===== Data for this task
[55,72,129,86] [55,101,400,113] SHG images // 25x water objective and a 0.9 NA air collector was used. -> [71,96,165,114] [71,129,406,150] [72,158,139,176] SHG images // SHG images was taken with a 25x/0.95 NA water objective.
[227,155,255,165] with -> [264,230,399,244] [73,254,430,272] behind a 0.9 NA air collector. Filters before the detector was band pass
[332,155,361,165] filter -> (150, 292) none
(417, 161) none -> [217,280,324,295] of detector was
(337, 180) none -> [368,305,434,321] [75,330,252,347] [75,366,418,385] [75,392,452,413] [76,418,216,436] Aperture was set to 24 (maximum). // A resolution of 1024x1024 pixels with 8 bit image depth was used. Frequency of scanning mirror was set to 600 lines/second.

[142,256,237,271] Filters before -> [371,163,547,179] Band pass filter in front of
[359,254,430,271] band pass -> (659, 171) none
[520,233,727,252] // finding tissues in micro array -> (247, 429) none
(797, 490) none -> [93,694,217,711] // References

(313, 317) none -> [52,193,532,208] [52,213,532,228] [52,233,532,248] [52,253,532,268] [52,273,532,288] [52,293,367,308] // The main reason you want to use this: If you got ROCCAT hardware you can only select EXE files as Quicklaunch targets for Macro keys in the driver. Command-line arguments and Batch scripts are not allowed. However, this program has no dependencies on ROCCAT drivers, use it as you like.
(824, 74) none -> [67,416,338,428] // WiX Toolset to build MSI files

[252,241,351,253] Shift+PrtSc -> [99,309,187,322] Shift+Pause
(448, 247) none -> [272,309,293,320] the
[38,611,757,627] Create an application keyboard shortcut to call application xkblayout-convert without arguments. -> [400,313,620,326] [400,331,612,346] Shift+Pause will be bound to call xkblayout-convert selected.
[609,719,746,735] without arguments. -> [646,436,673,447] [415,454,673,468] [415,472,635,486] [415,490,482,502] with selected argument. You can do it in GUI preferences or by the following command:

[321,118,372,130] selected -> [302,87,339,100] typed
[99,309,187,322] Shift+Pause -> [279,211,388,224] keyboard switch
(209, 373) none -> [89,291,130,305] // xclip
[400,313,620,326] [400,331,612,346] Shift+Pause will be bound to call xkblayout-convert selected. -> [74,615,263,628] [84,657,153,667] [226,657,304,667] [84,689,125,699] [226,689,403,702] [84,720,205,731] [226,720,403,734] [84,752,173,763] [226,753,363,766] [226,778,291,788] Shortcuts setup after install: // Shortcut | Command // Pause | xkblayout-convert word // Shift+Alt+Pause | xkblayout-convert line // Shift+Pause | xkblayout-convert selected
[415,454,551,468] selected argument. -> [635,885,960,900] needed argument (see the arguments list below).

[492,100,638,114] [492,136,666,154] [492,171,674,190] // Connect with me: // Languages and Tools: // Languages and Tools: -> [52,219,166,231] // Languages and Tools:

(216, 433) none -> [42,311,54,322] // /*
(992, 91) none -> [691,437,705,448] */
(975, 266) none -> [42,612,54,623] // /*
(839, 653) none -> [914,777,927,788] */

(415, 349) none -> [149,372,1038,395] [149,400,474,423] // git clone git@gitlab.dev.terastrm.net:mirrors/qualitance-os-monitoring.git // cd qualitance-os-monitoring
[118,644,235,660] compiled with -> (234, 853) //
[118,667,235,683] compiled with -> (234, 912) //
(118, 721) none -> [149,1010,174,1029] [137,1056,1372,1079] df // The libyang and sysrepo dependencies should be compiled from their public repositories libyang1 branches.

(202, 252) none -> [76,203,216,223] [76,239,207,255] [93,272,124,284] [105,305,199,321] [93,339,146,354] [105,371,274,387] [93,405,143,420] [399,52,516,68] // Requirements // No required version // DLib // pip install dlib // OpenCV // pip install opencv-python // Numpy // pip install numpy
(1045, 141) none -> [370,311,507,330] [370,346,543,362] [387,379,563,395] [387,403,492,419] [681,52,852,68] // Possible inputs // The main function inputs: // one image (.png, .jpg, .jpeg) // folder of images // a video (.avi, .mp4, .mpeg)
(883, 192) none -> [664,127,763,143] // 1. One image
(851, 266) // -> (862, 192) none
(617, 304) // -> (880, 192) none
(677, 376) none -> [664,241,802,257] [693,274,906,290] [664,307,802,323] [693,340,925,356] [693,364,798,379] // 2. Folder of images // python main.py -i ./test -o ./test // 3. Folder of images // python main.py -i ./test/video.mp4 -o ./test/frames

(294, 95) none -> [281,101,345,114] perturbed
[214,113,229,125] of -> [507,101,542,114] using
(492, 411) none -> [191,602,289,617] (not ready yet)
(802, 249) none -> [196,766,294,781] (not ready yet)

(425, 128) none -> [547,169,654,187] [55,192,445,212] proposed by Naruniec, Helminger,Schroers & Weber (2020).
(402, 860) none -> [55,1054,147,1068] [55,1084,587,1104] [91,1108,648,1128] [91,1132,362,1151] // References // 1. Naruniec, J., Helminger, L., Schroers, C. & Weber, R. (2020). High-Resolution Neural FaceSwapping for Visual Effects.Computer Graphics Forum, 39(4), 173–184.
==========
- [Exercise aim]: Look for the word "without" in the data, then return every line that contains it.

- [Answer box]:
[38,611,757,627] Create an application keyboard shortcut to call application xkblayout-convert without arguments. -> [400,313,620,326] [400,331,612,346] Shift+Pause will be bound to call xkblayout-convert selected.
[609,719,746,735] without arguments. -> [646,436,673,447] [415,454,673,468] [415,472,635,486] [415,490,482,502] with selected argument. You can do it in GUI preferences or by the following command:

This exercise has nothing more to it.